Musik lag in der Luft bei der Vorstellung des neuen Bandes der Schriftenreihe der stadthistorischen Sammlung Crous des Aachener Karnevalsvereins (AKV).

„Große Namen wie Händel, Liszt und Mozart waren eng mit der Aachener Musikgeschichte verknüpft. Von der Kirchenmusik über den Jazz bis hin zur Gegenwart hat unsere Stadt musikalisch viel zu bieten“, erklärte AKV-Präsident Werner Pfeil.

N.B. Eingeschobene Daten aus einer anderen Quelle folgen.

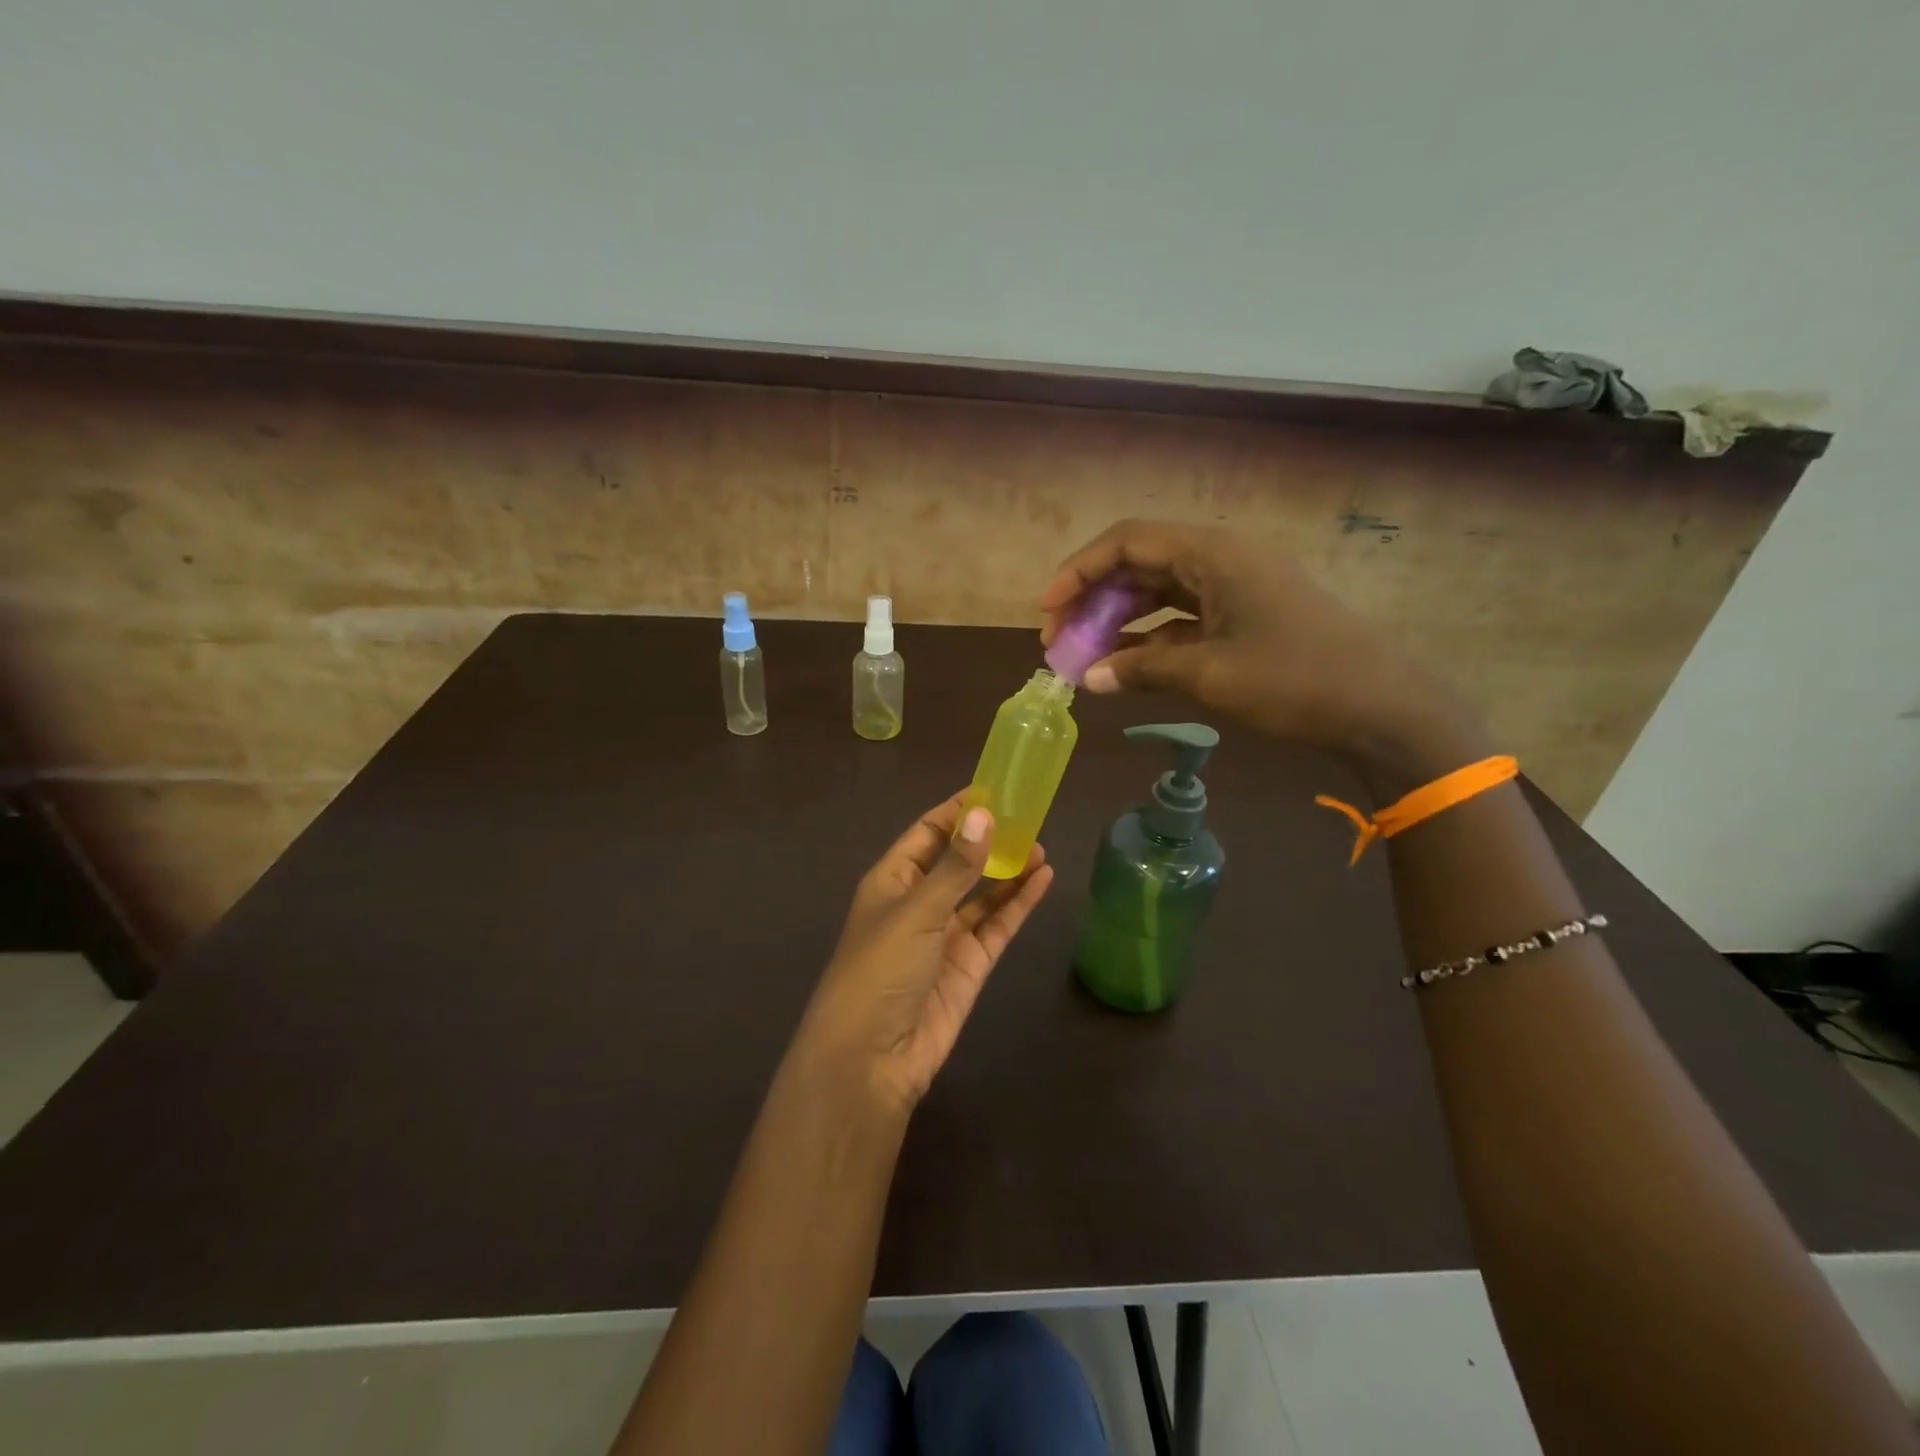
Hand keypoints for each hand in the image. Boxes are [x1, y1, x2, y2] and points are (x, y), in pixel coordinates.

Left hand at [797, 793, 1053, 1113]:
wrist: (872, 1058)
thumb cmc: (881, 969)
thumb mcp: (917, 910)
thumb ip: (955, 866)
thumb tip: (985, 815)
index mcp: (892, 881)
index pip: (926, 833)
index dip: (956, 812)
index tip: (992, 790)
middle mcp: (919, 903)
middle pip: (958, 861)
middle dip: (988, 840)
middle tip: (1028, 817)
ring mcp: (945, 935)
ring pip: (982, 894)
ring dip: (1008, 870)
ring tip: (1041, 846)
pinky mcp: (969, 965)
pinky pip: (997, 925)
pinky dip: (1018, 904)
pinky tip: (1043, 880)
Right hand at [1041, 519, 1490, 785]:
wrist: (1383, 708)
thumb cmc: (1295, 680)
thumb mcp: (1209, 675)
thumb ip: (1141, 671)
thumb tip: (1088, 678)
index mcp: (1214, 554)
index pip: (1128, 541)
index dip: (1079, 571)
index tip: (1048, 610)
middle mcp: (1222, 559)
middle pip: (1140, 564)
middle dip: (1094, 599)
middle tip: (1060, 640)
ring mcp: (1236, 587)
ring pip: (1160, 592)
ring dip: (1119, 620)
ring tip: (1085, 657)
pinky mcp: (1246, 616)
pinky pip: (1184, 618)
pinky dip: (1152, 639)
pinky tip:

Nachdem man sich in der Schriftenreihe bereits mit der Justiz, dem Reisen und nicht realisierten Bauprojekten befasst habe, sei nun die Musik an der Reihe. Dafür konnte Pfeil den Fachmann Lutz Felbick gewinnen. Der Aachener Dozent, Chorleiter und Musiker ist Herausgeber und Mitautor des neuen Werks „Tonarten einer Stadt“.

Zur Vorstellung des neuen Buchs, das den Bogen von der karolingischen Musik am Hof Karls des Großen bis zur turbulenten Aachener Jazzszene spannt, hielt er einen begeisternden Einführungsvortrag. „Über Musik zu reden ist eigentlich wie zu Architektur zu tanzen. Aber es geht. Meine fünf Mitautoren und ich beleuchten die Stadtgeschichte aus unterschiedlichen Blickwinkeln von der Zeit Karls des Großen bis heute“, erklärte Felbick.

Plädoyer für die Musikkultur

Mit dem Aachener Musiker Heribert Leuchter untermalte der Pianist seine Ausführungen sogar live, was das Publikum begeisterte. „Musik und damit die Kultur ist das Bindeglied unserer Gesellschaft. Wir brauchen mehr davon, denn das kulturelle Erbe macht uns zu einem reichen Land“, gab Leuchter ein Plädoyer für die Musikkultur ab.

„Große Namen wie der Dirigent Herbert von Karajan sind Aachen verbunden gewesen. Händel besuchte die Stadt 1737 und spielte in Burtscheid auf der Orgel. Und Mozart kam 1763 auf einer Europa-Tournee nach Aachen. Sein Vater Leopold dokumentierte den Aufenthalt in der Nähe der Klangbrücke“, erklärte Felbick einige Episoden mit berühmten Namen.

Der farbenreichen Geschichte der Kirchenmusik widmete der Experte zusammen mit Norbert Jers ein großes Kapitel. Von der ältesten Orgel im Mittelalter über die durch die karolingische Schrift inspirierte Erfindung der Notenschrift bis hin zur Korrespondenz von Kaiser Karl dem Großen mit Alkuin über musikalische Fragen reicht das Spektrum. „Es ist schriftlich nachgewiesen, dass Karl sich für Tonarten interessierte“, verriet Felbick.

Der Aufbruch der Gesellschaft mit dem Jazz ist ein weiteres spannendes Kapitel der Aachener Musikgeschichte. Der Carlton Club und der Malteserkeller als einer der ältesten Jazzclubs in Deutschland sind hier zu nennen. Und das lebendige Chorleben und die heutige Großveranstaltung „Chorbiennale“ verankern die Musik mitten im Leben der Stadt.

„Unser Buch hat natürlich auch einige Anekdoten zu bieten und ist auch für musikalische Laien äußerst unterhaltsam“, betont Lutz Felbick. „Musik prägt bis heute die Stadt. Und wir setzen uns als regionales Geldinstitut gerne für die kulturelle Vielfalt in der Stadt ein“, betonte der Gastgeber, Sparkassenvorstand Norbert Laufs.